**Problem to work on**
Copy the records below, substituting "manually" for every "by hand" and leaving everything else unchanged.

━━━ Available data

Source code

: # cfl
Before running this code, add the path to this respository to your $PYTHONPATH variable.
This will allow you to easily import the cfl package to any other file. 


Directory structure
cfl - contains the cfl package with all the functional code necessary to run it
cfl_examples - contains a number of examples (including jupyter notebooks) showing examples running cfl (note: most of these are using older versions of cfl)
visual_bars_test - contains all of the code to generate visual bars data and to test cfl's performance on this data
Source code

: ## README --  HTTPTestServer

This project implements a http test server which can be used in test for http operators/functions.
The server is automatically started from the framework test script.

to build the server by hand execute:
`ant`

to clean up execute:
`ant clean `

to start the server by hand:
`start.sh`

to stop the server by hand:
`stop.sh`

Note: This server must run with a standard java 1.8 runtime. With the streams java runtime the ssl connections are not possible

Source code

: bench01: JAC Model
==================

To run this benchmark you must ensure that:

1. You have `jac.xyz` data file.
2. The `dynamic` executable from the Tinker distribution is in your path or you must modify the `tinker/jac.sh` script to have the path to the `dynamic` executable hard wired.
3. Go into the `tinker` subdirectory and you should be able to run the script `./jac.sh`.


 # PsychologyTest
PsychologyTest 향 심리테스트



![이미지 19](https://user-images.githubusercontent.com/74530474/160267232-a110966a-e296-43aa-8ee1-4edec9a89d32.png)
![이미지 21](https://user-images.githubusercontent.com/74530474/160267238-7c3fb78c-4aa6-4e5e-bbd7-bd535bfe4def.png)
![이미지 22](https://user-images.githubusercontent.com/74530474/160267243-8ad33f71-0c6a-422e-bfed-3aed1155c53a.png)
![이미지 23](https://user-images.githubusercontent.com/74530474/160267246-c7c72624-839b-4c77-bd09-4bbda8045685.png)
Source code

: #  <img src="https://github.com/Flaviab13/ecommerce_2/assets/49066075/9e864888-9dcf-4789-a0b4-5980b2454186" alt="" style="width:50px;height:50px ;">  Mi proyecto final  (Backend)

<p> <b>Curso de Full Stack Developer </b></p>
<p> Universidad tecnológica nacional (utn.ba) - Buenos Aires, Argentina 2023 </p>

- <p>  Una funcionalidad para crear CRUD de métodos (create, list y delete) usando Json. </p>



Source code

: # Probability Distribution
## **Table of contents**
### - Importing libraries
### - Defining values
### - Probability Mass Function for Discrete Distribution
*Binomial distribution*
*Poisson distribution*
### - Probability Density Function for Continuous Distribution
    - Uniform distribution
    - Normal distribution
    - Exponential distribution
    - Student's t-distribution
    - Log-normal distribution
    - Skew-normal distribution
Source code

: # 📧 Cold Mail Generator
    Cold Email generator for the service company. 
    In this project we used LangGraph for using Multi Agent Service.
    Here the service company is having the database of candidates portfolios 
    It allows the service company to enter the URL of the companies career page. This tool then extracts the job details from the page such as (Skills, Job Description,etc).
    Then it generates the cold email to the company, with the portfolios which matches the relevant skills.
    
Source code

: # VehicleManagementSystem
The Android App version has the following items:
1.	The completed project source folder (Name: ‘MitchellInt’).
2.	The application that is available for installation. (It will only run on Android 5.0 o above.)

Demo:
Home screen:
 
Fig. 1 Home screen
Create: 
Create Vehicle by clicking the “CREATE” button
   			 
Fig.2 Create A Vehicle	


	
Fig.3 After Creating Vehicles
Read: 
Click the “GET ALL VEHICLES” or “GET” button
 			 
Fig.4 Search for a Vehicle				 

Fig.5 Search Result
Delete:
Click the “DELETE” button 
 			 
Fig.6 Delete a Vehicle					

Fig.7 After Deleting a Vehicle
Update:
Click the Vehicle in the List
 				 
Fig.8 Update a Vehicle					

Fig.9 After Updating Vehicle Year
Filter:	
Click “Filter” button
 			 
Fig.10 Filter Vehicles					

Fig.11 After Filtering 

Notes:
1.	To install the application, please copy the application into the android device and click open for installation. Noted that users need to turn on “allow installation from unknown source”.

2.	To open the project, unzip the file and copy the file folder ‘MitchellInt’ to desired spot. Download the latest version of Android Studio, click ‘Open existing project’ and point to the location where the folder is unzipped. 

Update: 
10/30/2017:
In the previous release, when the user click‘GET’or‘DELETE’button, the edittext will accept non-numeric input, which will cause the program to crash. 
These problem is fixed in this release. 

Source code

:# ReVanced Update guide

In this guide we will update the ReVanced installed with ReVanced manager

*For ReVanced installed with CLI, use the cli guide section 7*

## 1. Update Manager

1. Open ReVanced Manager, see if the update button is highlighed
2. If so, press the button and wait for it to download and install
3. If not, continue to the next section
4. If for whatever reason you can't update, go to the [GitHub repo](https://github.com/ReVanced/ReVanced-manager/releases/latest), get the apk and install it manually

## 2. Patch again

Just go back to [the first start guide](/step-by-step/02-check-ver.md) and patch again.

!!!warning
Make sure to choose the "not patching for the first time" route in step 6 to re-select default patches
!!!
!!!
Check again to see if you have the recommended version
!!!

━━━━━━

**Answer box**
Source code

: # cfl
Before running this code, add the path to this respository to your $PYTHONPATH variable.
This will allow you to easily import the cfl package to any other file. 


Directory structure
cfl - contains the cfl package with all the functional code necessary to run it
cfl_examples - contains a number of examples (including jupyter notebooks) showing examples running cfl (note: most of these are using older versions of cfl)
visual_bars_test - contains all of the code to generate visual bars data and to test cfl's performance on this data
Source code

: ## README --  HTTPTestServer

This project implements a http test server which can be used in test for http operators/functions.
The server is automatically started from the framework test script.

to build the server manually execute:
`ant`

to clean up execute:
`ant clean `

to start the server manually:
`start.sh`

to stop the server manually:
`stop.sh`

Note: This server must run with a standard java 1.8 runtime. With the streams java runtime the ssl connections are not possible

Source code

: bench01: JAC Model
==================

To run this benchmark you must ensure that:

1. You have `jac.xyz` data file.
2. The `dynamic` executable from the Tinker distribution is in your path or you must modify the `tinker/jac.sh` script to have the path to the `dynamic` executable hard wired.
3. Go into the `tinker` subdirectory and you should be able to run the script `./jac.sh`.


 # PsychologyTest
PsychologyTest 향 심리테스트



![이미지 19](https://user-images.githubusercontent.com/74530474/160267232-a110966a-e296-43aa-8ee1-4edec9a89d32.png)
![이미지 21](https://user-images.githubusercontent.com/74530474/160267238-7c3fb78c-4aa6-4e5e-bbd7-bd535bfe4def.png)
![이미지 22](https://user-images.githubusercontent.com/74530474/160267243-8ad33f71-0c6a-422e-bfed-3aed1155c53a.png)
![이미지 23](https://user-images.githubusercontent.com/74530474/160267246-c7c72624-839b-4c77-bd09-4bbda8045685.png)
Source code

: #  <img src="https://github.com/Flaviab13/ecommerce_2/assets/49066075/9e864888-9dcf-4789-a0b4-5980b2454186" alt="" style="width:50px;height:50px ;">  Mi proyecto final  (Backend)

<p> <b>Curso de Full Stack Developer </b></p>
<p> Universidad tecnológica nacional (utn.ba) - Buenos Aires, Argentina 2023 </p>

- <p>  Una funcionalidad para crear CRUD de métodos (create, list y delete) usando Json. </p>



Source code

: # Probability Distribution
## **Table of contents**
### - Importing libraries
### - Defining values
### - Probability Mass Function for Discrete Distribution
*Binomial distribution*
*Poisson distribution*
### - Probability Density Function for Continuous Distribution
    - Uniform distribution
    - Normal distribution
    - Exponential distribution
    - Student's t-distribution
    - Log-normal distribution
    - Skew-normal distribution
Source code

: # 📧 Cold Mail Generator
    Cold Email generator for the service company. 
    In this project we used LangGraph for using Multi Agent Service.
    Here the service company is having the database of candidates portfolios 
    It allows the service company to enter the URL of the companies career page. This tool then extracts the job details from the page such as (Skills, Job Description,etc).
    Then it generates the cold email to the company, with the portfolios which matches the relevant skills.
    
Source code

: # VehicleManagementSystem
The Android App version has the following items:
1.	The completed project source folder (Name: ‘MitchellInt’).
2.	The application that is available for installation. (It will only run on Android 5.0 o above.)

Demo:
Home screen:
 
Fig. 1 Home screen
Create: 
Create Vehicle by clicking the “CREATE” button
   			 
Fig.2 Create A Vehicle	


	
Fig.3 After Creating Vehicles
Read: 
Click the “GET ALL VEHICLES” or “GET” button
 			 
Fig.4 Search for a Vehicle				 

Fig.5 Search Result
Delete:
Click the “DELETE” button 
 			 
Fig.6 Delete a Vehicle					

Fig.7 After Deleting a Vehicle
Update:
Click the Vehicle in the List
 				 
Fig.8 Update a Vehicle					

Fig.9 After Updating Vehicle Year
Filter:	
Click “Filter” button
 			 
Fig.10 Filter Vehicles					

Fig.11 After Filtering 

Notes:
1.	To install the application, please copy the application into the android device and click open for installation. Noted that users need to turn on “allow installation from unknown source”.

2.	To open the project, unzip the file and copy the file folder ‘MitchellInt’ to desired spot. Download the latest version of Android Studio, click ‘Open existing project’ and point to the location where the folder is unzipped. 

Update: 
10/30/2017:
In the previous release, when the user click‘GET’or‘DELETE’button, the edittext will accept non-numeric input, which will cause the program to crash. 
These problem is fixed in this release. 

Source code

:# ReVanced Update guide

In this guide we will update the ReVanced installed with ReVanced manager

*For ReVanced installed with CLI, use the cli guide section 7*

## 1. Update Manager

1. Open ReVanced Manager, see if the update button is highlighed
2. If so, press the button and wait for it to download and install
3. If not, continue to the next section
4. If for whatever reason you can't update, go to the [GitHub repo](https://github.com/ReVanced/ReVanced-manager/releases/latest), get the apk and install it manually

## 2. Patch again

Just go back to [the first start guide](/step-by-step/02-check-ver.md) and patch again.

!!!warning
Make sure to choose the "not patching for the first time" route in step 6 to re-select default patches
!!!
!!!
Check again to see if you have the recommended version
!!!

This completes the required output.